Requires a vision encoder. The boundary detector operates on frame embeddings, not raw pixels. You need a pretrained vision encoder (CLIP, SigLIP, or similar). The choice of encoder affects what counts as "semantically different."
Not suitable for frame-level precision tasks. Event-VStream operates at event granularity. If you need to identify the exact frame where an action occurs (e.g., frame-accurate video editing), this approach gives only approximate boundaries.

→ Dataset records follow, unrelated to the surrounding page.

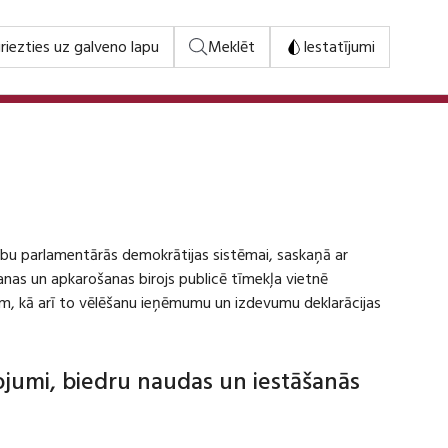
riezties uz galveno lapu
Meklēt
Iestatījumi
stību parlamentārās demokrātijas sistēmai, saskaņā ar
šanas un apkarošanas birojs publicē tīmekļa vietnē
m, kā arī to vēlēšanu ieņēmumu un izdevumu deklarācijas
dojumi, biedru naudas un iestāšanās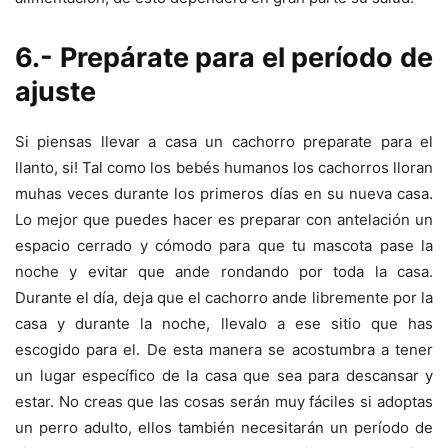
6.- Prepárate para el período de
ajuste
Si piensas llevar a casa un cachorro preparate para el
llanto, si! Tal como los bebés humanos los cachorros lloran
muhas veces durante los primeros días en su nueva casa.
Lo mejor que puedes hacer es preparar con antelación un
espacio cerrado y cómodo para que tu mascota pase la
noche y evitar que ande rondando por toda la casa.
Durante el día, deja que el cachorro ande libremente por la
casa y durante la noche, llevalo a ese sitio que has
escogido para el. De esta manera se acostumbra a tener
un lugar específico de la casa que sea para descansar y
estar. No creas que las cosas serán muy fáciles si adoptas
un perro adulto, ellos también necesitarán un período de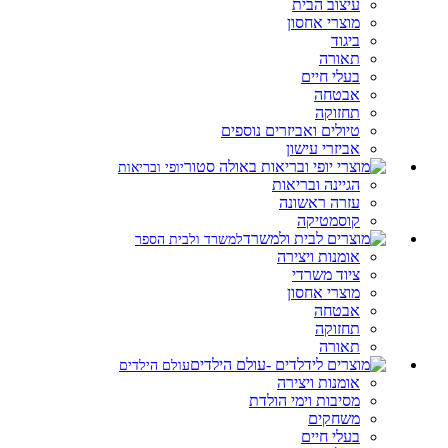
עיצוב הבית
מוצרי אחסון
ביגוד
תאורה
בעלי חיים
אבטחה
תחזוקה
טיולים ואביזרים נוספים
אביזרי עישון
יופי ובריאות
הגיינה ובריאות
עזרה ראשונה
קוסמטיקה
למשרד ולבית הספר
אומנות ויצירה
ציוד משרדי
מוצרי אחסון
אבטחה
תחזוקה
תאורה
עולם הילדים
אומנות ויצירה
מסיבות וימי הולדת
משחקים
בעלי חיים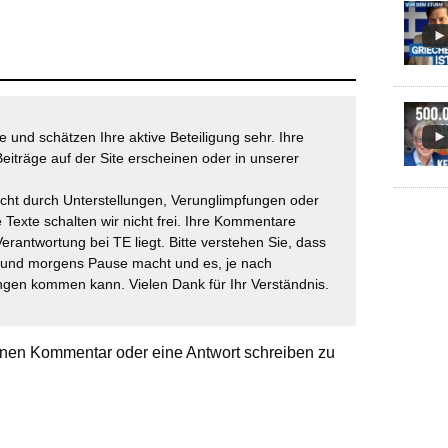
 und schätzen Ihre aktive Beteiligung sehr. Ihre
eiträge auf der Site erscheinen oder in unserer
icht durch Unterstellungen, Verunglimpfungen oder
 Texte schalten wir nicht frei. Ihre Kommentare
Verantwortung bei TE liegt. Bitte verstehen Sie, dass
t und morgens Pause macht und es, je nach
gen kommen kann. Vielen Dank für Ihr Verständnis.
nen Kommentar oder eine Antwort schreiben zu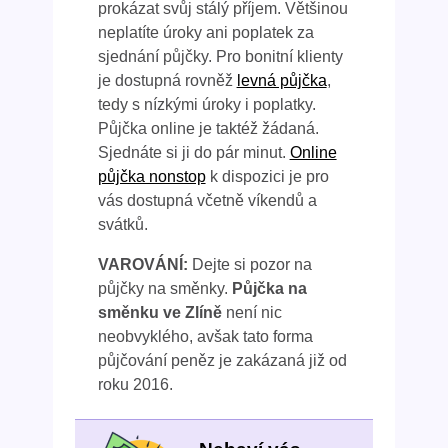
prokázat svůj stálý příjem. Většinou
neplatíte úroky ani poplatek za
sjednání půjčky. Pro bonitní klienty
je dostupná rovněž
levná půjčka
,
tedy s nízkými úroky i poplatky.
Půjčka online je taktéž žádaná.
Sjednáte si ji do pár minut.
Online
půjčka nonstop
k dispozici je pro
vás dostupná včetně víkendů a
svátků.
VAROVÁNÍ:
Dejte si pozor na
půjčky na směnky.
Půjčka na
směnku ve Zlíně
není nic
neobvyklého, avšak tato forma
půjčování peněz je zakázaná již od
roku 2016.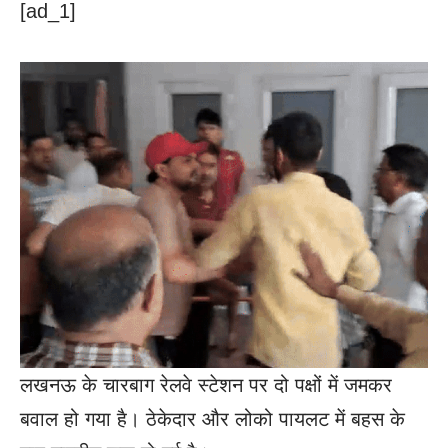
[ad_1]
लखनऊ के चारबाग रेलवे स्टेशन पर दो पक्षों में जमकर
बवाल हो गया है। ठेकेदार और लोको पायलट में बहस के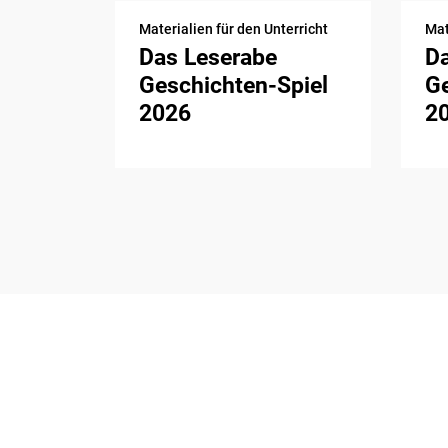
Materialien für den Unterricht
Mat
Das Leserabe
D
Geschichten-Spiel
Ge
2026
2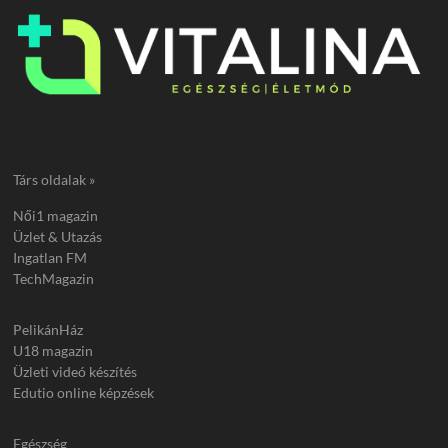
Társ oldalak »
Női1 magazin
Üzlet & Utazás
Ingatlan FM
TechMagazin
PelikánHáz
U18 magazin
Üzleti videó készítés
Edutio online képzések
Egészség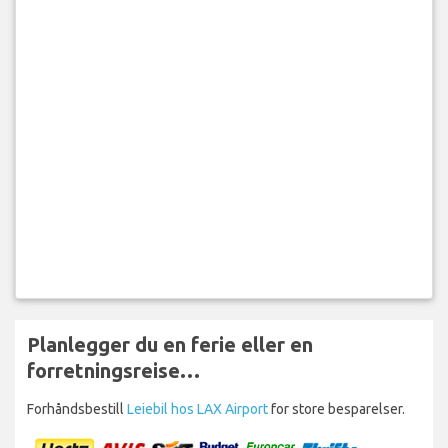
Planlegger du en ferie eller en
forretningsreise…
Forhåndsbestill
Leiebil hos LAX Airport
for store besparelser.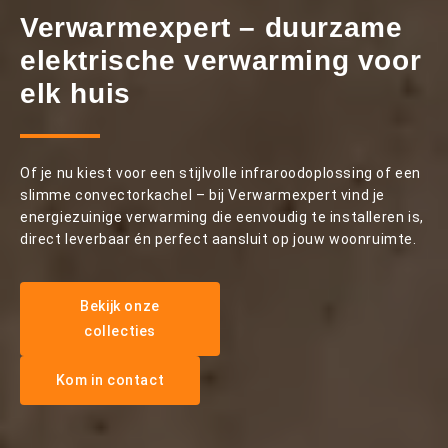
Verwarmexpert – duurzame
elektrische verwarming voor
elk huis
Of je nu kiest voor een stijlvolle infraroodoplossing of een
slimme convectorkachel – bij Verwarmexpert vind je
energiezuinige verwarming die eenvoudig te installeren is,
direct leverbaar én perfect aansluit op jouw woonruimte.
Bekijk onze
collecties
Kom in contact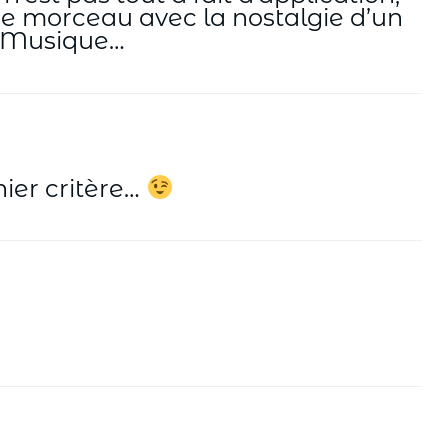
tre morceau avec la nostalgie d’un
i Musique…
nier critère…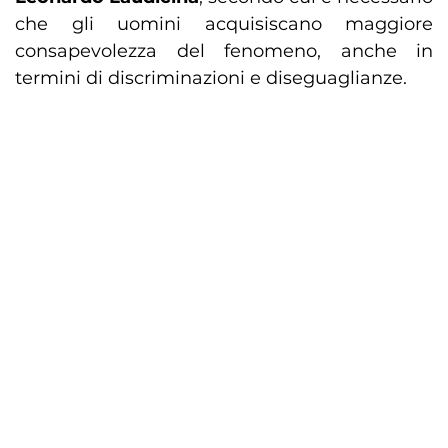
che gli uomini acquisiscano maggiore
consapevolezza del fenomeno, anche in
termini di discriminazioni e diseguaglianze.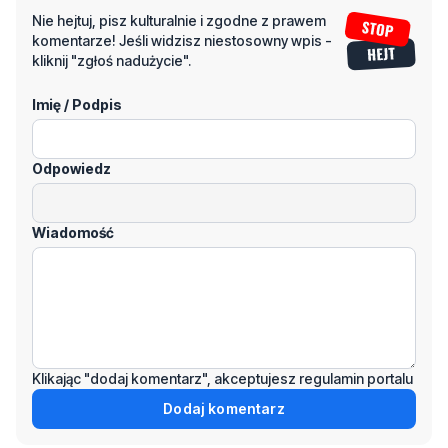
Nie hejtuj, pisz kulturalnie i zgodne z prawem
komentarze! Jeśli widzisz niestosowny wpis -
kliknij "zgłoś nadużycie".
Imię / Podpis
Odpowiedz
Wiadomość
Klikając "dodaj komentarz", akceptujesz regulamin portalu
Dodaj komentarz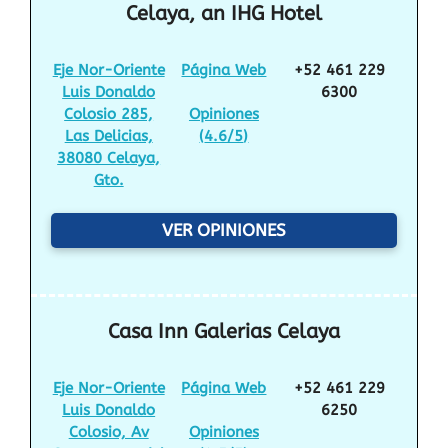
Celaya, an IHG Hotel
Eje Nor-Oriente
Página Web
+52 461 229
Luis Donaldo
6300
Colosio 285,
Opiniones
Las Delicias,
(
4.6/5
)
38080 Celaya,
Gto.
VER OPINIONES
Casa Inn Galerias Celaya
Eje Nor-Oriente
Página Web
+52 461 229
Luis Donaldo
6250
Colosio, Av
Opiniones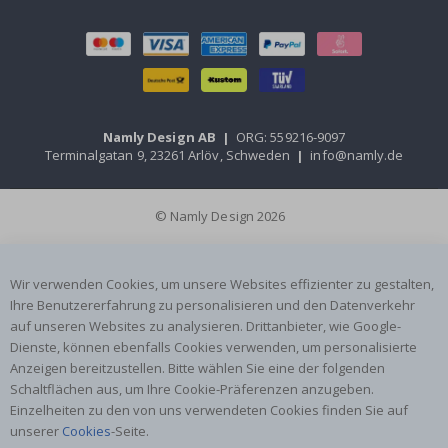
Namly Design AB
|
ORG: 559216-9097
Terminalgatan 9, 23261 Arlöv, Schweden
|
info@namly.de
© Namly Design 2026
Wir verwenden Cookies, um unsere Websites effizienter zu gestalten,
Ihre Benutzererfahrung zu personalisieren und den Datenverkehr
auf unseren Websites zu analysieren. Drittanbieter, wie Google-
Dienste, können ebenfalls Cookies verwenden, um personalisierte
Anzeigen bereitzustellen. Bitte wählen Sie eine der folgenden
Schaltflächen aus, um Ihre Cookie-Präferenzen anzugeben.
Einzelheiten zu den von uns verwendeten Cookies finden Sie auf
unserer
Cookies
-Seite.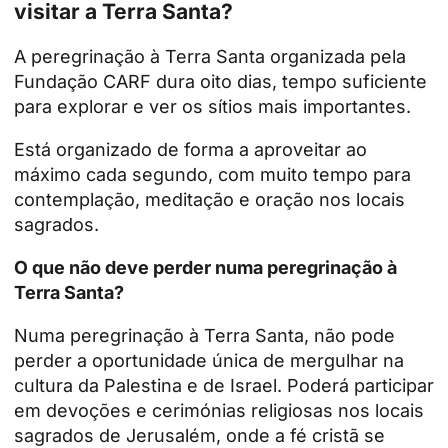
visitar a Terra Santa?
A peregrinação à Terra Santa organizada pela
Fundação CARF dura oito dias, tempo suficiente
para explorar e ver os sítios mais importantes.
Está organizado de forma a aproveitar ao
máximo cada segundo, com muito tempo para
contemplação, meditação e oração nos locais
sagrados.
O que não deve perder numa peregrinação à
Terra Santa?
Numa peregrinação à Terra Santa, não pode
perder a oportunidade única de mergulhar na
cultura da Palestina e de Israel. Poderá participar
em devoções e cerimónias religiosas nos locais
sagrados de Jerusalém, onde a fé cristã se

Motion signal is camera-dependent. Optical flow from a static surveillance camera behaves very differently from a handheld or ego-centric camera. The eta parameter needs tuning per camera setup.
Cold start problem. The prediction MLP needs domain-specific training data. On completely novel video domains, prediction error provides little signal until the MLP adapts.
Text generation quality depends on the base LLM. Event-VStream is an architecture for when to generate, not what to generate. The quality of descriptions depends on the underlying vision-language model.
Single-stream only. The paper addresses one video stream at a time. Multi-camera systems require separate detector instances with a shared or federated memory bank (not covered in the paper).

Reference

Paper: Event-VStream: Event-Driven Real-Time Understanding for Long Video Streams (Guo et al., 2026). Focus on Section 3 (boundary detection formulas and adaptive threshold), Section 4 (memory bank merge-or-append rule), and Table 2 (ablation showing contribution of each signal).